Will’s biggest passion in agriculture is integrating technology into farming to improve productivity and efficiency.

“This is because I just love seeing development, whether it be crop yield, meat quality or data analysis, to improve these.”

“On the farm, I have the responsibility of the sheep flock so the general day-to-day runnings, checking all are fit and healthy all the way down to the breeding. This is the part I love.”

He tries to improve genetics through performance recording. Therefore, he records lamb weights monthly to review performance and uses Signet data, such as muscle and fat depth, alongside this “to try and develop the perfect ewe”.

“Away from the sheep, I help dad delivering to our equine-based customers. Our main enterprise on the farm is producing fodder for the equine world, specialising in haylage production.”

“During the summer, I would say I am a key part of the team, throwing my hand at anything from wrapping, carting bales, tedding, rowing up and even hand stacking bales, if required.”
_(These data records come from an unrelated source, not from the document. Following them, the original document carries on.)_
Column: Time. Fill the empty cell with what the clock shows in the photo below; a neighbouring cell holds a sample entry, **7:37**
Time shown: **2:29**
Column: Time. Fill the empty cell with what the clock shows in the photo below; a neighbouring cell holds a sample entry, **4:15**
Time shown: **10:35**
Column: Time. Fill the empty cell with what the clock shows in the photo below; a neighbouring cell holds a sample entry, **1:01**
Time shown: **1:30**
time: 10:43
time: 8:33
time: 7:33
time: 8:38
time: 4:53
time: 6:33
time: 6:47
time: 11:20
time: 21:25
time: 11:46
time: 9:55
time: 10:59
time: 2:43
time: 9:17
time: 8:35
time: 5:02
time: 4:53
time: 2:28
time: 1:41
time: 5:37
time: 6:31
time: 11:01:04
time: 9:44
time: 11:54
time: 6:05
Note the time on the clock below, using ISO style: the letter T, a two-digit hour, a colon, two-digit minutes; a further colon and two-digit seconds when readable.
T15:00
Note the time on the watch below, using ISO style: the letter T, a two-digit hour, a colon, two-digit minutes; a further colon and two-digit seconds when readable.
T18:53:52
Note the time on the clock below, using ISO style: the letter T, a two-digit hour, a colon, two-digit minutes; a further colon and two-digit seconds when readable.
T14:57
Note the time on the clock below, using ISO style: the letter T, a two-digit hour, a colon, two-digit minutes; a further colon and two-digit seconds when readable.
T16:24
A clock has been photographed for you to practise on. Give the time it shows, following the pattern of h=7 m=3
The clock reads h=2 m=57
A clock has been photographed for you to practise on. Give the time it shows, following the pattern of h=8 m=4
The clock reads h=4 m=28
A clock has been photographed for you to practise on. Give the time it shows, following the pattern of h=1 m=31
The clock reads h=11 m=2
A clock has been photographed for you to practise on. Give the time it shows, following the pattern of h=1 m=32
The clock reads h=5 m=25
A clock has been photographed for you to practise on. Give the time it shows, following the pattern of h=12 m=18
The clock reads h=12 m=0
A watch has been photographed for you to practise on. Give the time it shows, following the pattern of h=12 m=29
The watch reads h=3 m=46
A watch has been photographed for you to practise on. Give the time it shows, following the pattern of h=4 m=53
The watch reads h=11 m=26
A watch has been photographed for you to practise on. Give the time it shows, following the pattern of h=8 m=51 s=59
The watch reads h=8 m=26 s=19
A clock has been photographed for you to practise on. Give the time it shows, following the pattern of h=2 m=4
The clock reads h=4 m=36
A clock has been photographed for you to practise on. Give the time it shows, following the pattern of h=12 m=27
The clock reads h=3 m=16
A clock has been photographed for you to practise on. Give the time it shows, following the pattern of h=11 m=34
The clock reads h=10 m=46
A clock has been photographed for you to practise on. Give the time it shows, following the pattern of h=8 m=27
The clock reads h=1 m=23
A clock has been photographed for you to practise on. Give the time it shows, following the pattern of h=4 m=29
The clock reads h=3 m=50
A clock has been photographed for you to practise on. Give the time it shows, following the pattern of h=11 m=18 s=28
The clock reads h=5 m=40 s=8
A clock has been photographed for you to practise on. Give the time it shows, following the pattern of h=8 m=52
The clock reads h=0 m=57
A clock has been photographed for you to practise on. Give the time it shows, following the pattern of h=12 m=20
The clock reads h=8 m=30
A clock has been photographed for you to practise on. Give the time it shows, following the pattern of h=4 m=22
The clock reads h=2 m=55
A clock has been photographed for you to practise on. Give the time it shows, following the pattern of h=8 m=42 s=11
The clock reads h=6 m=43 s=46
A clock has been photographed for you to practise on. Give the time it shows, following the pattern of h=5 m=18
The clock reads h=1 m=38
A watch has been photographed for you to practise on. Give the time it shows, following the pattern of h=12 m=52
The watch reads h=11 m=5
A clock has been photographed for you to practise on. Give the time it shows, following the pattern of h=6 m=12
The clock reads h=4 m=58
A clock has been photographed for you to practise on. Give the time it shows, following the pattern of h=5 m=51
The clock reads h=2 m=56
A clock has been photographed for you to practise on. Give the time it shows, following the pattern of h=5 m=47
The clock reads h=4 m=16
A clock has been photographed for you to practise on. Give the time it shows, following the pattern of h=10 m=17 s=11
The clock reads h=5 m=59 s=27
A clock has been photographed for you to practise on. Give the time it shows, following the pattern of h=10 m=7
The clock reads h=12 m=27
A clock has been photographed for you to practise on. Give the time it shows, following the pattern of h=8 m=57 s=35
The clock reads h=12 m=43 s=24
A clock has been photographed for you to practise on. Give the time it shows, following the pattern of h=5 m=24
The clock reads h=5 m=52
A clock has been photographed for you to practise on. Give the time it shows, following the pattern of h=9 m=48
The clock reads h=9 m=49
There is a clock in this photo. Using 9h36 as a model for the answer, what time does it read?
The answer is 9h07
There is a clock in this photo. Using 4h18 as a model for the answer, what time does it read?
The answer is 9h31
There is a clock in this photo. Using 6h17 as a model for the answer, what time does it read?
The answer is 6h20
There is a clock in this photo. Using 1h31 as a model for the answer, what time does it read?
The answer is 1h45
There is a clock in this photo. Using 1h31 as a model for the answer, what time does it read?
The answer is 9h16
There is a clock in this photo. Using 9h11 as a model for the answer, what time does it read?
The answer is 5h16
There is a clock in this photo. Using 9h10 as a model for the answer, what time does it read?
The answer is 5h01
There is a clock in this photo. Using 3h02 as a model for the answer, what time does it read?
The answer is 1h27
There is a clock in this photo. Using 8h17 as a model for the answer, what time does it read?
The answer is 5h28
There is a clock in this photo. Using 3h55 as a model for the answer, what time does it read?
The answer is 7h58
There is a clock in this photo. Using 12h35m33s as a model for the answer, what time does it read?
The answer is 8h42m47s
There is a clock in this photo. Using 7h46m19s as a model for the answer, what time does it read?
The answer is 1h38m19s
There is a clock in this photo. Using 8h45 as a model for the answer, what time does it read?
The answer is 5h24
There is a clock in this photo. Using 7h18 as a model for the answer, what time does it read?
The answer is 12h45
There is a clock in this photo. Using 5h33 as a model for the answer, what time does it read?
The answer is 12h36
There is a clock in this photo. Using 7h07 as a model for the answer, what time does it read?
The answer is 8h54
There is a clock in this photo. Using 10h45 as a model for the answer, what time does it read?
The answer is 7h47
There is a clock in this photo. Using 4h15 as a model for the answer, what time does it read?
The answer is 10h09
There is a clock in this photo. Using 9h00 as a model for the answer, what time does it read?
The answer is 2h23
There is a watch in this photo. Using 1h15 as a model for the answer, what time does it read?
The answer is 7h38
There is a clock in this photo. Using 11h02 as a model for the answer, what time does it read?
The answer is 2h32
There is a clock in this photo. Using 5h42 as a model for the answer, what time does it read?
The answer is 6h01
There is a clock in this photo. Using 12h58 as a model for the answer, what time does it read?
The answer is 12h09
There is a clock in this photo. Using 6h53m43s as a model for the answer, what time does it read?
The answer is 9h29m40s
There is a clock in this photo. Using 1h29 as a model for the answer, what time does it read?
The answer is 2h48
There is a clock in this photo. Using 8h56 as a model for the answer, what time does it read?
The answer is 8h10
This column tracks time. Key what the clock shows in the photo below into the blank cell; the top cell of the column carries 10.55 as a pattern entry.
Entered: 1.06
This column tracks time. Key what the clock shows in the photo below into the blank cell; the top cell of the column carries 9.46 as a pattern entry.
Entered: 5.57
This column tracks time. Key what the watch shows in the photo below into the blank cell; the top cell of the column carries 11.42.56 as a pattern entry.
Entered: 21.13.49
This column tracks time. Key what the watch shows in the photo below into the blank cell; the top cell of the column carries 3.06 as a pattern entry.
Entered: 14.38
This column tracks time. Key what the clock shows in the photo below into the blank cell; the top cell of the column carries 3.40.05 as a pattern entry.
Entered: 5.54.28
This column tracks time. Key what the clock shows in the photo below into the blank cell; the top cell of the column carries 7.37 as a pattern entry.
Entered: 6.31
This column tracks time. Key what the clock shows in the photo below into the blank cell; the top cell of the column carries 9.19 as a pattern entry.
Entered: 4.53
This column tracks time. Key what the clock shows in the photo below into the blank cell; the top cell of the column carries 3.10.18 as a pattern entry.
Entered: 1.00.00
Since embarking on his sheep farming venture, his highlights include winning a first first-prize rosette for a ewe lamb at Lincolnshire Show.

“Another great highlight would be selling ewe lambs to the second-highest price at Ross-On-Wye pedigree sale 2020 (£132 per head).”

Cowley Hill Farm, young farmers, sheep farming, sheep farmers

Advice for aspiring sheep farmers

As someone who established a flock from scratch, he provided advice for aspiring sheep farmers.

“To be a successful sheep farmer, you need patience. This is key in all aspects of sheep farming, whether it be working with sheep daily or working on developing the flock’s genetics.”

“Nothing happens overnight. Also, do not miss the fine details. These are where you make or break the enterprise.”

“If you turn a blind eye to things, you can soon see the flock deteriorate and not perform how you would like.”

“My biggest piece of advice is whenever you do anything, buy quality, not quantity. This could be your initial investment into breeding ewes or the products you use such as lick buckets.”

“You pay for what you get, and usually that means cheap is poor quality. This especially come into play when developing your flock. It will take years to improve poor genetics.”

“So, my advice would be to buy less of higher quality and build it up. In the long-term, this will pay off.”

YouTube channel: Cowley Hill Farm with Will

Will created a YouTube channel, Cowley Hill Farm, just over a year ago to show the public and members of the agricultural community how they farm.

The young agvocate is passionate about educating people and portraying farming in a realistic light.

“So, I aim to show people why and how we do things with the sheep and fodder production whilst making it fun too.”

“My follower base is a mixture of public and farmers as there are parts for everyone. I post every Wednesday and Saturday at 7:30 am.”

Setting goals

Will intends to grow the family’s flock to 300 ewes by breeding their own replacements whilst continually improving its genetic merits. “If there is room to grow bigger, nothing is stopping us.”

“My goal is to be up there with the best Lleyn breeders in the UK and continually striving for better. Also, I want to win a breed championship. Lastly, I wish to develop my YouTube channel to try and get as many people tuning in as possible.”

“I believe that as far as there is a market for lamb in the UK, there will be sheep farming.”

“The key thing is to strive as sheep farmers to improve efficiency and productivity as margins. As an industry, if we stand still, then you will not survive.”

“I think there is a bright future for UK agriculture. We are world leaders and have some of the best land for production in the world.”

“With the next generation ever so positive, it is so vital that we paint a great picture for the sector and get the British public to back British farming.”